New Congress, Real Commitment

Floor Speech

Date: Jan. 7, 2009
Location: Washington, DC


NEW CONGRESS, REAL COMMITMENT

Madam Speaker, the wonderful opportunity of a new Congress is that it is not bound by the mistakes of the past.

As foreclosure rates rise in Ohio and across our Nation, it's pretty obvious that the Federal responses are not working on Main Street, whether it's the $700 billion Wall Street bailout or the $300 billion FHA loan workout program.

Citigroup, for example, was one of the big culprits that caused the financial meltdown; yet, they got paid $25 billion from the public Treasury. But Ohio, where foreclosures are raging, got nothing. Instead, out-of-State megabanks are buying up Ohio banks, while more Ohio homeowners get booted out of their homes.

Last year, in my home County of Lucas, another 4,100 homes were foreclosed. That's a minimum of 10,000, 10,000 more people who were not helped by Treasury's failed TARP program. Ohio's families alone need $20 billion to stop the real estate hemorrhage which is less than what Citibank received, and would go to real people, not ersatz and paper trades on Wall Street.

In Toledo, Ohio, you can now buy a home for $4,500, but last fall, rather than local homeowners being refinanced in this Wall Street bailout bill, one California investor figured it out. He bought 137 foreclosed properties in Toledo at auction, an auction sponsored by the very Wall Street banks that caused the trouble in the first place. Houses are being auctioned at prices so low we could have put the original occupants back in. Even cities would be able to bid on these homes on behalf of their local homeowners, their property owners, but they've not yet received any funds from the $4 billion neighborhood stabilization program that we were told was supposed to keep local neighborhoods whole.

But the Wall Street banks are cleaning up. They get the bailout money. They don't have to manage those properties. They auction them to outsiders and then they're just waiting for their taxes to be filed for 2008 at the IRS to get all those losses booked and get more back from the people of the United States.

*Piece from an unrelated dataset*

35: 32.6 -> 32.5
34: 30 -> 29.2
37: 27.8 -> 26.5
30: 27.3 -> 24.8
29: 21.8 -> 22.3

Something is very wrong and uncoordinated with the manner in which the Federal Government is allowing equity to be bled from local homeowners and from our communities at large and awarded to Wall Street whole.

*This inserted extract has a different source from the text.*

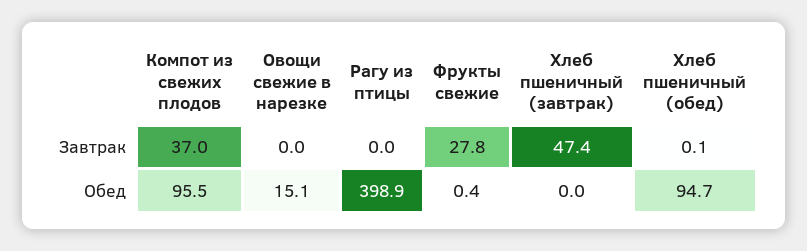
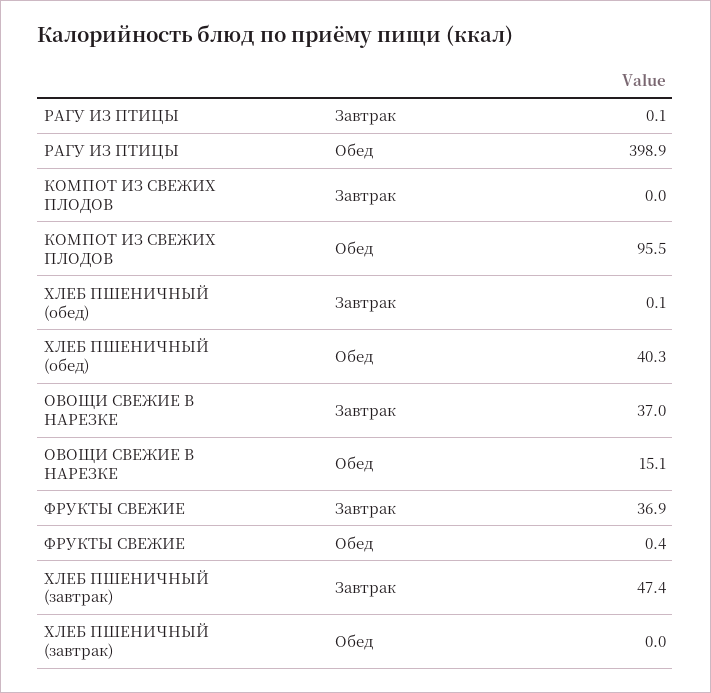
Компот из свежих плодов, Завтрак: 37 -> 0
Овощи свежие в нарезке, Завтрак: 0 -> 37
Рагу из птицы, Завтрак: 0 -> 0.1
Фрукты свежие, Завтрак: 27.8 -> 36.9
Хлеб пшеничный (обед), Обед: 94.7 -> 40.3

Wall Street banks that hold or sell mortgages on these foreclosed properties are not managing their property holdings. These holdings are then frequently stripped of copper, electrical wiring and other materials, further devaluing adjacent properties and decimating entire neighborhoods.

The $300 billion FHA program designed to help modify troubled mortgage loans is as ineffective as the Wall Street bailout. The program has received fewer than 200 applications nationwide since taking effect October 1 and not a single loan has been modified.

A bank's receipt of TARP funds should be conditioned on them lending money and engaging in mortgage workouts to ensure the program at least starts to work somewhat. Many banks and servicers are still reluctant to structure manageable workouts with their customers. Among them are JP Morgan Chase, Wells Fargo and Wilshire, who have received $65 billion among them in Treasury funds.

What's fair about that? May the 111th Congress pass more than just hollow legislation. Let's pass a measure worthy of the oath we took yesterday to protect our Republic from all enemies, foreign and domestic.

Jesse James robbed banks because he said that's where the money is. Well, Wall Street just robbed the biggest bank of them all, the public Treasury. It's time for Congress to blink and do what's right in the 111th Congress of the United States.